## What you should do
Copy the lines from the one containing "önemli ölçüde dolarizasyon baskısının Merkez" down through the one containing "Protocolo Específico", swapping "politika faizini" for "faiz oranını" and leaving everything else unchanged.
********************
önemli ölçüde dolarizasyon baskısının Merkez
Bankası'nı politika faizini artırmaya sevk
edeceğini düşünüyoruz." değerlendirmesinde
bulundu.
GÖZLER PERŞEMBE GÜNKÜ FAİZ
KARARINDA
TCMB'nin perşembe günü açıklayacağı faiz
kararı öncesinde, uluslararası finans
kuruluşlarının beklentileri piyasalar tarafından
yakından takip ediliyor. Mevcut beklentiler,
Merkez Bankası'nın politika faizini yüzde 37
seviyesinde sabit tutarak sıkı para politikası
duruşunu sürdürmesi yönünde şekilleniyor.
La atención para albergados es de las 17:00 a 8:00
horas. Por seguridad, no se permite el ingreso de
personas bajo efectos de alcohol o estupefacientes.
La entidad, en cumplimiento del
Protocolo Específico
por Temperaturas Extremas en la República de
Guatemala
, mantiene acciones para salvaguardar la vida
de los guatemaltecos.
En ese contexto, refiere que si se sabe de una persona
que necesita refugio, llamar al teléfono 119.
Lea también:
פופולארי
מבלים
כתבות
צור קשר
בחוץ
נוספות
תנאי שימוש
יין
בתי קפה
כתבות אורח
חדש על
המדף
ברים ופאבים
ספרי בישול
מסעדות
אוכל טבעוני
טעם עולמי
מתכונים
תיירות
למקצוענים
********************
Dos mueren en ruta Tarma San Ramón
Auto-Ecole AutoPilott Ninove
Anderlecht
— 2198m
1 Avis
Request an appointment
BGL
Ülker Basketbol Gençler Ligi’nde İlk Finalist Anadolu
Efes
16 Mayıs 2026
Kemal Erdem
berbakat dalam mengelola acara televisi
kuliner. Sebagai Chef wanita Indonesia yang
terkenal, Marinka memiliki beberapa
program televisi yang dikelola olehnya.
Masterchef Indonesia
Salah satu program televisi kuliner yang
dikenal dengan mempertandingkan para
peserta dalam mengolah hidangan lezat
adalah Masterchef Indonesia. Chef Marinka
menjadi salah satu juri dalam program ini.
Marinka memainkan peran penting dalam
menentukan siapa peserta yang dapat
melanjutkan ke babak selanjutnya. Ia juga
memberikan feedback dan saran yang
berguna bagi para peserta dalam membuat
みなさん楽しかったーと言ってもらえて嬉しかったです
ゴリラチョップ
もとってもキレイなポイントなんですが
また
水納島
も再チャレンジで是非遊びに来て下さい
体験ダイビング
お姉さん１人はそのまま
********************
## Task result
önemli ölçüde dolarizasyon baskısının Merkez
Bankası'nı faiz oranını artırmaya sevk
edeceğini düşünüyoruz." değerlendirmesinde
bulundu.
GÖZLER PERŞEMBE GÜNKÜ FAİZ
KARARINDA
TCMB'nin perşembe günü açıklayacağı faiz
kararı öncesinde, uluslararası finans
kuruluşlarının beklentileri piyasalar tarafından
yakından takip ediliyor. Mevcut beklentiler,
Merkez Bankası'nın faiz oranını yüzde 37
seviyesinde sabit tutarak sıkı para politikası
duruşunu sürdürmesi yönünde şekilleniyor.
La atención para albergados es de las 17:00 a 8:00
horas. Por seguridad, no se permite el ingreso de
personas bajo efectos de alcohol o estupefacientes.
La entidad, en cumplimiento del
Protocolo Específico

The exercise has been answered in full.